*** Begin section ***

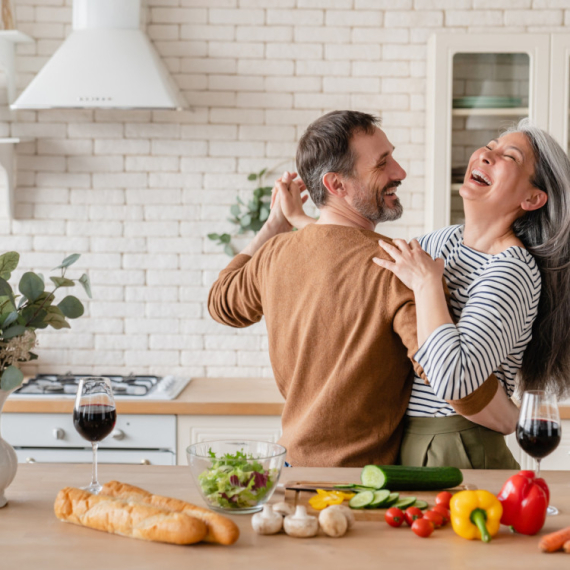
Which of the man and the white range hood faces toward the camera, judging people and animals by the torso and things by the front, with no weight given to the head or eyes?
the white range hood

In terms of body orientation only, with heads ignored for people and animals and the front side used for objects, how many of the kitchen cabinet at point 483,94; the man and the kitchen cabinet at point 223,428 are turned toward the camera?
2

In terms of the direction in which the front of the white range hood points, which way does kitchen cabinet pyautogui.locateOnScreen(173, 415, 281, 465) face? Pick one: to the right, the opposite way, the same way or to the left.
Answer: the same way

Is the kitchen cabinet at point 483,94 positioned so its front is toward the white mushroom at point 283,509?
yes

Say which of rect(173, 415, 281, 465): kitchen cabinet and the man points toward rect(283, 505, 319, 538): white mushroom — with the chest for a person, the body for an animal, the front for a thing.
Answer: the kitchen cabinet

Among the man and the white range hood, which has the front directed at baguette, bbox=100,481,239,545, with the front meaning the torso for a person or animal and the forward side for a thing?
the white range hood

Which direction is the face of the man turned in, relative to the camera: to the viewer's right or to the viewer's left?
to the viewer's right

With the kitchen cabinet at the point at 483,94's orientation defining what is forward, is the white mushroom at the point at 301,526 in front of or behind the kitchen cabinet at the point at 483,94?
in front

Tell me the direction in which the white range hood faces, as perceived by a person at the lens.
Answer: facing the viewer

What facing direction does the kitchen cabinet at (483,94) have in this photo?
toward the camera

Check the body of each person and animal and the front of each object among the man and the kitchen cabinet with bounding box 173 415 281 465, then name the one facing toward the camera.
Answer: the kitchen cabinet

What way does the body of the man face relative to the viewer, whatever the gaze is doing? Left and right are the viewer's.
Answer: facing away from the viewer and to the right of the viewer

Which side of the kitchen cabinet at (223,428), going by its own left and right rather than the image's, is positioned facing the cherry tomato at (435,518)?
front

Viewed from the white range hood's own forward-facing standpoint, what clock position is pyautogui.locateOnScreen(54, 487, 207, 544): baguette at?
The baguette is roughly at 12 o'clock from the white range hood.

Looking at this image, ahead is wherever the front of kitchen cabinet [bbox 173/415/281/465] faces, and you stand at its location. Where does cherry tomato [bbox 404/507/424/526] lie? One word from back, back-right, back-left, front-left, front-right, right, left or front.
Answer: front

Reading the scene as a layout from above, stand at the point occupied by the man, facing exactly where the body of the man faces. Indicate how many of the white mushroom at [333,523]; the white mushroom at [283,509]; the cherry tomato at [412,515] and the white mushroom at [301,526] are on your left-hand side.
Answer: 0

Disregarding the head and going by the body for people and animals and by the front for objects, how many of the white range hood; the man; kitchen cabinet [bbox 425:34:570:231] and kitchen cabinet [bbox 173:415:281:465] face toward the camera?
3

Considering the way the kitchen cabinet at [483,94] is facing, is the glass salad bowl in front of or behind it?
in front

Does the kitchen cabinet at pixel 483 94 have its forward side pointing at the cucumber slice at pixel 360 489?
yes

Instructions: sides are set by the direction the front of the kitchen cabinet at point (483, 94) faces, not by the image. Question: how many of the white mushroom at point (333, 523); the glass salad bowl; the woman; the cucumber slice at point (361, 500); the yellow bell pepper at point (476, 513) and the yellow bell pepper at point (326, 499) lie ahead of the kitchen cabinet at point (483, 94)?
6
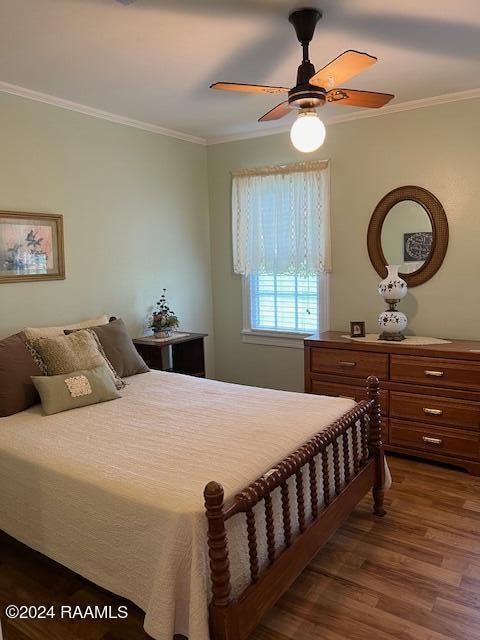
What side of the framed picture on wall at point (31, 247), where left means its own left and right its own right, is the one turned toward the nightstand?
left

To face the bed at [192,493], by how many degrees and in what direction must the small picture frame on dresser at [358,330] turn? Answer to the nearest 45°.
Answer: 0° — it already faces it

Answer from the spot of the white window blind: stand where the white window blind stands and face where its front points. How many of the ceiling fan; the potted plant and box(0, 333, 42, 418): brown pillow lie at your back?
0

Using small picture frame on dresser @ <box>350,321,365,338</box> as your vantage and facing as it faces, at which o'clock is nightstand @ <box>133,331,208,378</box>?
The nightstand is roughly at 3 o'clock from the small picture frame on dresser.

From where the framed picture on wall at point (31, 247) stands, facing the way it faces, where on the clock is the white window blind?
The white window blind is roughly at 10 o'clock from the framed picture on wall.

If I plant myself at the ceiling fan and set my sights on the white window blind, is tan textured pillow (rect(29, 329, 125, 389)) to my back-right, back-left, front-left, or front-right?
front-left

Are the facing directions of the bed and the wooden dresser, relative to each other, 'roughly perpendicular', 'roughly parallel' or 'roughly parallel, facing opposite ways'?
roughly perpendicular

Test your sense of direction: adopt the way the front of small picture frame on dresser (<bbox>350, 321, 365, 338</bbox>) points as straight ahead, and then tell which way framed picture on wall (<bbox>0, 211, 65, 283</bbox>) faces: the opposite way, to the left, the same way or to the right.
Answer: to the left

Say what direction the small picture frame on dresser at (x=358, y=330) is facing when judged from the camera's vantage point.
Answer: facing the viewer

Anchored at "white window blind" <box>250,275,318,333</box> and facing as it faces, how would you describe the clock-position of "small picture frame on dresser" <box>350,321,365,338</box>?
The small picture frame on dresser is roughly at 9 o'clock from the white window blind.

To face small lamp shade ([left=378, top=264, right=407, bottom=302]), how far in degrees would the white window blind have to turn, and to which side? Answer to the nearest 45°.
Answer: approximately 90° to its left

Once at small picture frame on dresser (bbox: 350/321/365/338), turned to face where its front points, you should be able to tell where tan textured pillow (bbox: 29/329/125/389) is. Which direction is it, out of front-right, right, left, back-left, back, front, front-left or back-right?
front-right

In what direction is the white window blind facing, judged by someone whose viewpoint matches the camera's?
facing the viewer and to the left of the viewer

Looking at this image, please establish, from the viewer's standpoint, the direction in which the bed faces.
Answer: facing the viewer and to the right of the viewer

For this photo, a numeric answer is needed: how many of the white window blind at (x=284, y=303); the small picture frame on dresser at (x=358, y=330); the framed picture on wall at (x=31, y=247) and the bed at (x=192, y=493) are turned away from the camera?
0

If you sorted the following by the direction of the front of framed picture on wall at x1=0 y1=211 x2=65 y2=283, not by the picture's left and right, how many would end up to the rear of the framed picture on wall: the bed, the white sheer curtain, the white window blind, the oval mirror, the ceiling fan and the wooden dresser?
0

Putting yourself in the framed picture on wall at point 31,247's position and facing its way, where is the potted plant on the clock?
The potted plant is roughly at 10 o'clock from the framed picture on wall.

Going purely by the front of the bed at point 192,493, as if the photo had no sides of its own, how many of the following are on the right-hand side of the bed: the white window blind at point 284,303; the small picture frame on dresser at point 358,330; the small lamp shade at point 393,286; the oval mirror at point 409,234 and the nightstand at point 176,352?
0

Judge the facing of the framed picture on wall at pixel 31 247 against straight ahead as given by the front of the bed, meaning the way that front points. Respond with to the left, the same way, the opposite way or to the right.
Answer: the same way
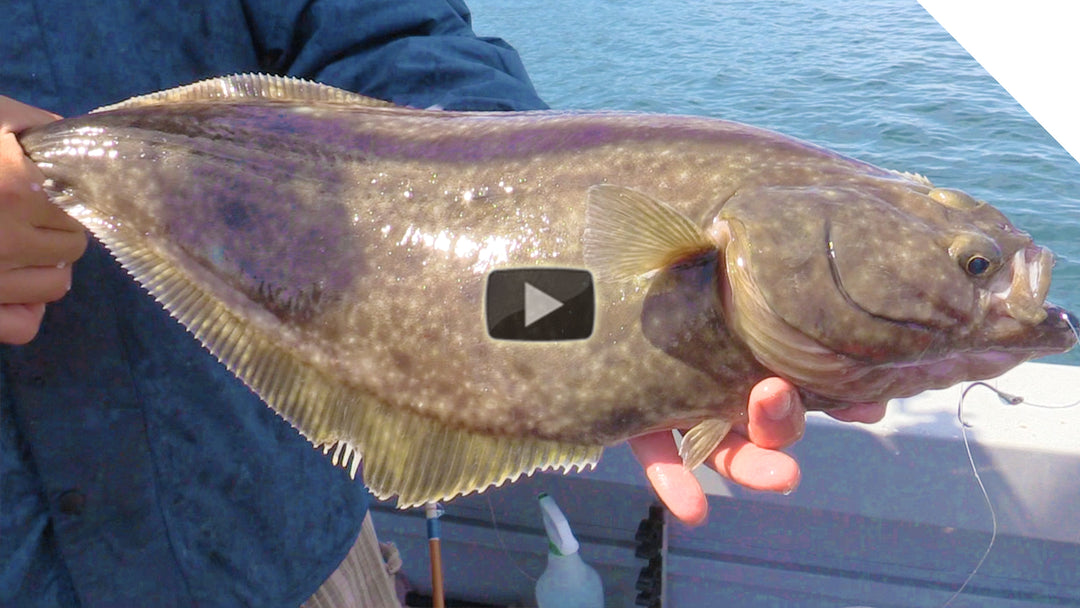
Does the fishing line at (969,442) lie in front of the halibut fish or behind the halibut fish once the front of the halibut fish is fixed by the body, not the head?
in front

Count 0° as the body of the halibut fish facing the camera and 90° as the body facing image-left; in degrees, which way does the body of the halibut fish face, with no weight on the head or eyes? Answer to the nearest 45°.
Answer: approximately 270°
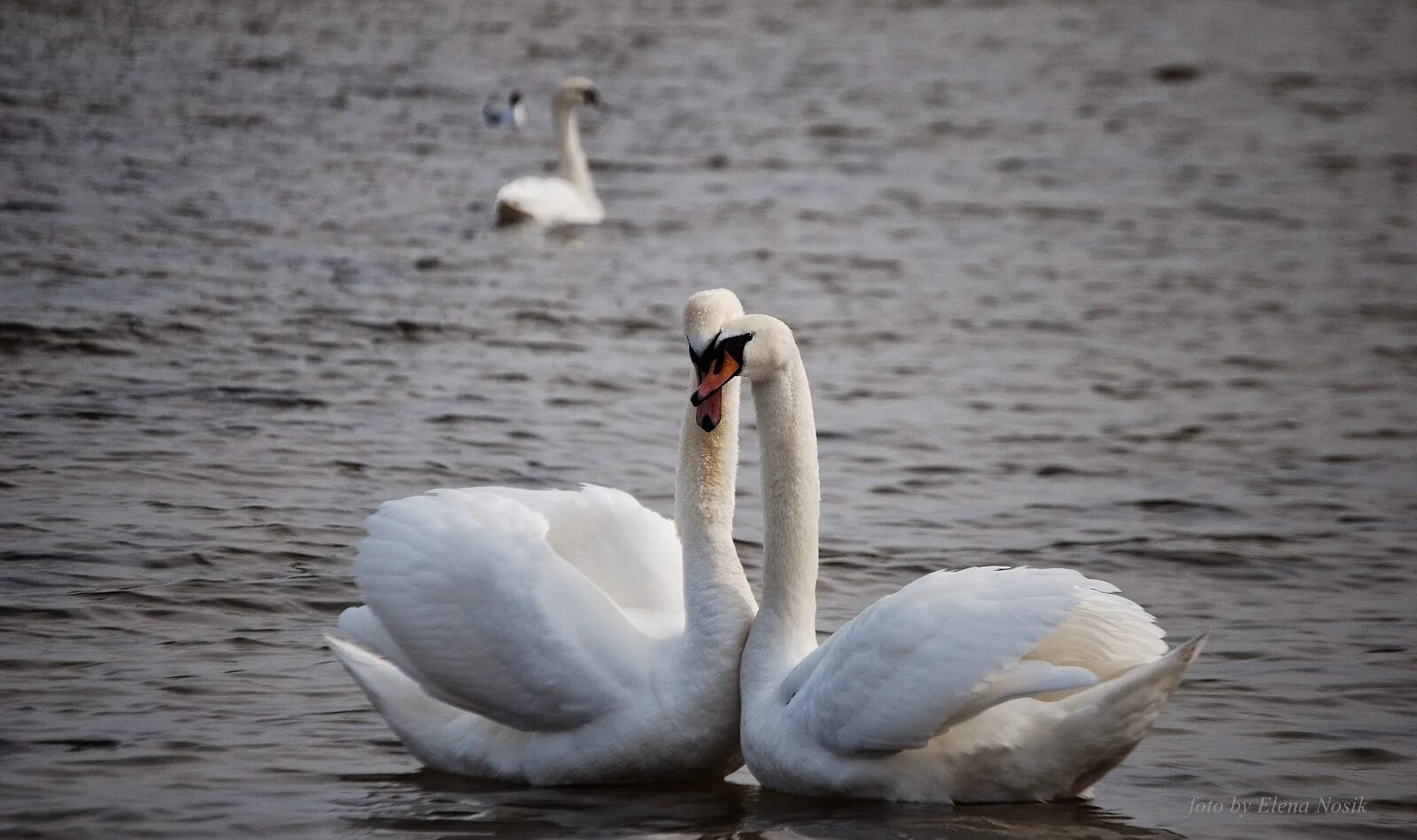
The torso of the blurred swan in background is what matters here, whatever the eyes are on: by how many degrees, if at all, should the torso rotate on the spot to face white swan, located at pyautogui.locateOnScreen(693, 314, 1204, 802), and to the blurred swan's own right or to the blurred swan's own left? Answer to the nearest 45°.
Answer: approximately 90° to the blurred swan's own right

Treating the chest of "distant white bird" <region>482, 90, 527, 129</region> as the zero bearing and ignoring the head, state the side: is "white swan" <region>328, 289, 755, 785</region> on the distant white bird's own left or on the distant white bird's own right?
on the distant white bird's own right

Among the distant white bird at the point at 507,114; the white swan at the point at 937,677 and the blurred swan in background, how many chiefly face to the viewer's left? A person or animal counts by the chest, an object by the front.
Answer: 1

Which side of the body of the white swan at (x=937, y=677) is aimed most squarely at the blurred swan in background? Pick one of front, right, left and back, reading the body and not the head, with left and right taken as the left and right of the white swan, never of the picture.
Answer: right

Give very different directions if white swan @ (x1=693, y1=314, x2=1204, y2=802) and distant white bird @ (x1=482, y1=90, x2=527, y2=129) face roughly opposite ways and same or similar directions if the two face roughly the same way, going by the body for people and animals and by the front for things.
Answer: very different directions

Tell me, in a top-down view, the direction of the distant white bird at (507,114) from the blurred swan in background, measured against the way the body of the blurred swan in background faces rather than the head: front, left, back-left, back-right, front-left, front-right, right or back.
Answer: left

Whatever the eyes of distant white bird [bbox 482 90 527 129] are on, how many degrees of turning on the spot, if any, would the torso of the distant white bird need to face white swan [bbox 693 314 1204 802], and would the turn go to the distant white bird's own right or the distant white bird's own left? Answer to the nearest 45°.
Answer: approximately 90° to the distant white bird's own right

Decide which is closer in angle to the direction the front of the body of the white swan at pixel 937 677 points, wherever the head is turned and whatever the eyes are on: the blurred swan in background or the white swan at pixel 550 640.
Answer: the white swan

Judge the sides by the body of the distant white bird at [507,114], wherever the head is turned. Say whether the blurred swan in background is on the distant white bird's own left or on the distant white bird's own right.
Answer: on the distant white bird's own right

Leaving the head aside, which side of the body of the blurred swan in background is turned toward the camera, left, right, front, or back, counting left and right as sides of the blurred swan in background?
right

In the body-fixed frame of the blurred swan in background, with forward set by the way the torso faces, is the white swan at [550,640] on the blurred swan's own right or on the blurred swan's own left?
on the blurred swan's own right

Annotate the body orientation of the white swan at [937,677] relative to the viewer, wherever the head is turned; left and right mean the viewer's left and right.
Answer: facing to the left of the viewer

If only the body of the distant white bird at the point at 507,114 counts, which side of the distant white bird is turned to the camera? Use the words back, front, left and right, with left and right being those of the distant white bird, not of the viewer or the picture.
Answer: right
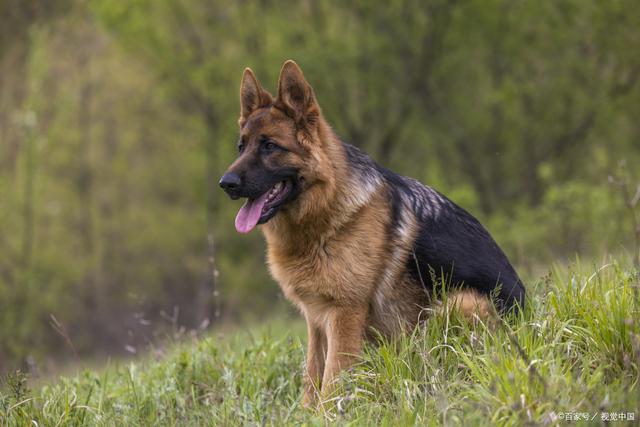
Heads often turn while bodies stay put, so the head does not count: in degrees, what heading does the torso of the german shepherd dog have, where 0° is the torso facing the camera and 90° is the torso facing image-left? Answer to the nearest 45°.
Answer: approximately 45°
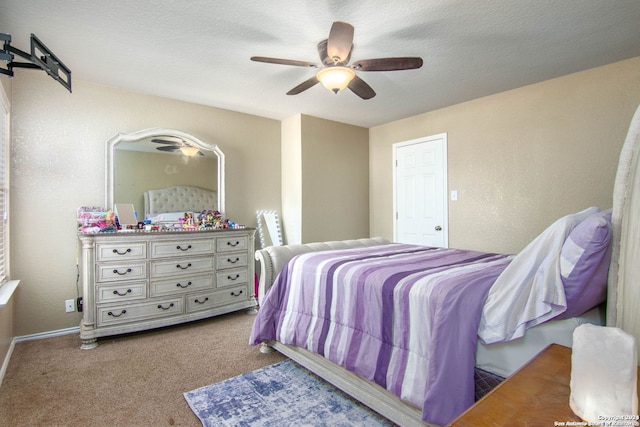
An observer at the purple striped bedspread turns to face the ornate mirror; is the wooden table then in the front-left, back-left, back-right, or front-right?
back-left

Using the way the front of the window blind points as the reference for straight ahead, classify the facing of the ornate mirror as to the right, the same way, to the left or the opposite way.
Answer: to the right

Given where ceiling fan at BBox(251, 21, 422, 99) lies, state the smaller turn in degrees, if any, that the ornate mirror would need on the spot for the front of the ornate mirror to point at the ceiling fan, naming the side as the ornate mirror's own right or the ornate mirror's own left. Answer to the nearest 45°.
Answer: approximately 45° to the ornate mirror's own left

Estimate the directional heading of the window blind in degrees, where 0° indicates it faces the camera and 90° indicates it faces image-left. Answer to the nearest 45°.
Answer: approximately 270°

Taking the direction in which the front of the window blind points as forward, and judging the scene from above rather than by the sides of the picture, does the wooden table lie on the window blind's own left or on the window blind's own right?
on the window blind's own right

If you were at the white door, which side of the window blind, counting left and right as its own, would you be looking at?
front

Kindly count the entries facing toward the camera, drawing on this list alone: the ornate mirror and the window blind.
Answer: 1
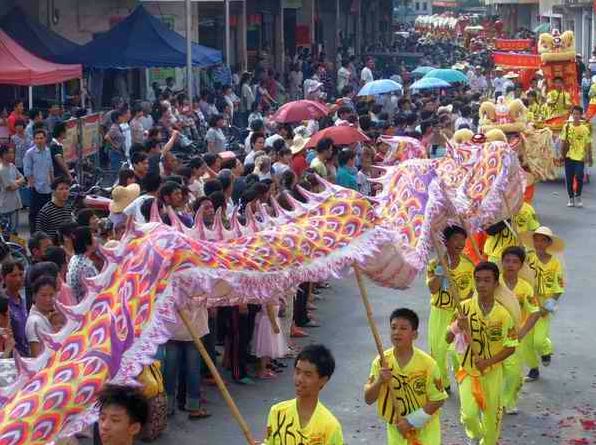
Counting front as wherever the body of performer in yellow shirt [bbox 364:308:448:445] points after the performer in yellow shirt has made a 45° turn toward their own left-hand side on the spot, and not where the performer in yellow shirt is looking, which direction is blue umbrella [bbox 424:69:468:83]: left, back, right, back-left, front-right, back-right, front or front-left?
back

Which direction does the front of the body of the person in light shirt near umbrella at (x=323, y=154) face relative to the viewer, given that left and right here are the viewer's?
facing to the right of the viewer

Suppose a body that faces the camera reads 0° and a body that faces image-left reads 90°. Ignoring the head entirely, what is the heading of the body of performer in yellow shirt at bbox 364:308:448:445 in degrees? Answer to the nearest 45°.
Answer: approximately 45°

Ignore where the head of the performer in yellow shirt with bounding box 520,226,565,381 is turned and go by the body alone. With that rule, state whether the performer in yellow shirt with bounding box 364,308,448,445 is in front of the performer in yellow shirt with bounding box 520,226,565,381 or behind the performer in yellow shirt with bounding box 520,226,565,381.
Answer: in front

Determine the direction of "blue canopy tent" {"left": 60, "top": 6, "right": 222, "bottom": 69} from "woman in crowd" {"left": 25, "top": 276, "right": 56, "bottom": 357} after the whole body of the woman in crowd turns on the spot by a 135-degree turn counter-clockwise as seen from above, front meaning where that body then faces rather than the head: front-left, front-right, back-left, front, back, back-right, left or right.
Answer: front

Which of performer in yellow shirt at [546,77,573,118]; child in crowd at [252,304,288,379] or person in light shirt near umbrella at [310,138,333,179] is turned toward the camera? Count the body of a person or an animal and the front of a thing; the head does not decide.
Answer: the performer in yellow shirt

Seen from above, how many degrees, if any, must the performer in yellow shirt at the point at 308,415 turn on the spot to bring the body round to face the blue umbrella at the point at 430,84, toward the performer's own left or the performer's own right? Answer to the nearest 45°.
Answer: approximately 135° to the performer's own right

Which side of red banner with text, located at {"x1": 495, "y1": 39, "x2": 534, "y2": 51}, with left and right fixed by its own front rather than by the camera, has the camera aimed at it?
front

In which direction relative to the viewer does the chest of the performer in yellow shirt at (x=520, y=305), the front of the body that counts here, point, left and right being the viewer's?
facing the viewer and to the left of the viewer

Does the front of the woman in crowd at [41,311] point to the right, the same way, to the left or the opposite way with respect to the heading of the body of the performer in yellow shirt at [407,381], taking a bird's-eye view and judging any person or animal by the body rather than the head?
to the left

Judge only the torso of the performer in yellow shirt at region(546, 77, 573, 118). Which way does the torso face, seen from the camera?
toward the camera

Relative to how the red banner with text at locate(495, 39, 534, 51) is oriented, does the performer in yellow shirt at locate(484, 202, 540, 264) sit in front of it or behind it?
in front

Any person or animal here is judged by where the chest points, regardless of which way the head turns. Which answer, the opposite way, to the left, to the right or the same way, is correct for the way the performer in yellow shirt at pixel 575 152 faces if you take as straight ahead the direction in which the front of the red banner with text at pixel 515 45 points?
the same way

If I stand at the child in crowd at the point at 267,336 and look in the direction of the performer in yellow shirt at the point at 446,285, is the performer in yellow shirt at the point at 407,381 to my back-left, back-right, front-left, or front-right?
front-right

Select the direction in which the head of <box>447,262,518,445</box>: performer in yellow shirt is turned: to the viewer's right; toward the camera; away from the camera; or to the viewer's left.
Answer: toward the camera

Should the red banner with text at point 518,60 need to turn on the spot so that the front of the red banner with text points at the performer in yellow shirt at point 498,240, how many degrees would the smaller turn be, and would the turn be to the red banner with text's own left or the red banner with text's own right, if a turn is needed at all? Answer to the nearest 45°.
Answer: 0° — it already faces them

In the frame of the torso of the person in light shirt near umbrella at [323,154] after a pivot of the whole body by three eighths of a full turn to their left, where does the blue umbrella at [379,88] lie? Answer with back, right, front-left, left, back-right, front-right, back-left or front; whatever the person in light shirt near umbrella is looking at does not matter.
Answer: front-right

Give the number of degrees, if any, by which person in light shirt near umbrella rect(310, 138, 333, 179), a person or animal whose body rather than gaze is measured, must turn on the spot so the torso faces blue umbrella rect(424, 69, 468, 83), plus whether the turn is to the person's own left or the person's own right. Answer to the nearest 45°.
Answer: approximately 90° to the person's own left
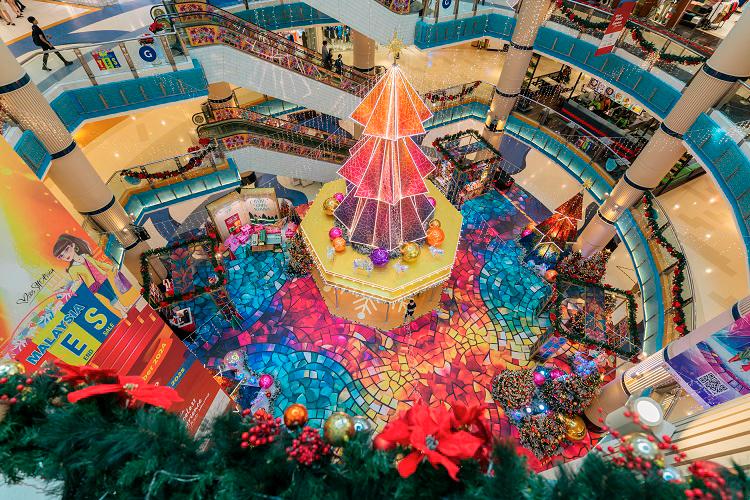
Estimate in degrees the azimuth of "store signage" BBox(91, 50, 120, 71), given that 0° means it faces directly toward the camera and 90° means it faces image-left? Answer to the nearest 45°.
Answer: approximately 0°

*** End section ***

#### Your instructions
Repeat the material word for word, from the line containing "Give the number" through the end of the material, and leave the picture out of the answer.

#### Result for this task
Give the number of degrees, if any, by which person in light shirt near umbrella rect(310, 138, 333, 179), a person or animal whose body rather than gaze is measured, must turn on the spot so the torso faces blue umbrella rect(424, 69, 468, 83), plus whether the turn is to the person's own left or the person's own right. Answer to the nearest 45°.
Answer: approximately 90° to the person's own left
Estimate in degrees the azimuth of "store signage" BBox(91, 50, 120, 71), given that 0° means it faces directly toward the camera and 90° means it faces image-left? Answer to the nearest 45°.
Answer: approximately 0°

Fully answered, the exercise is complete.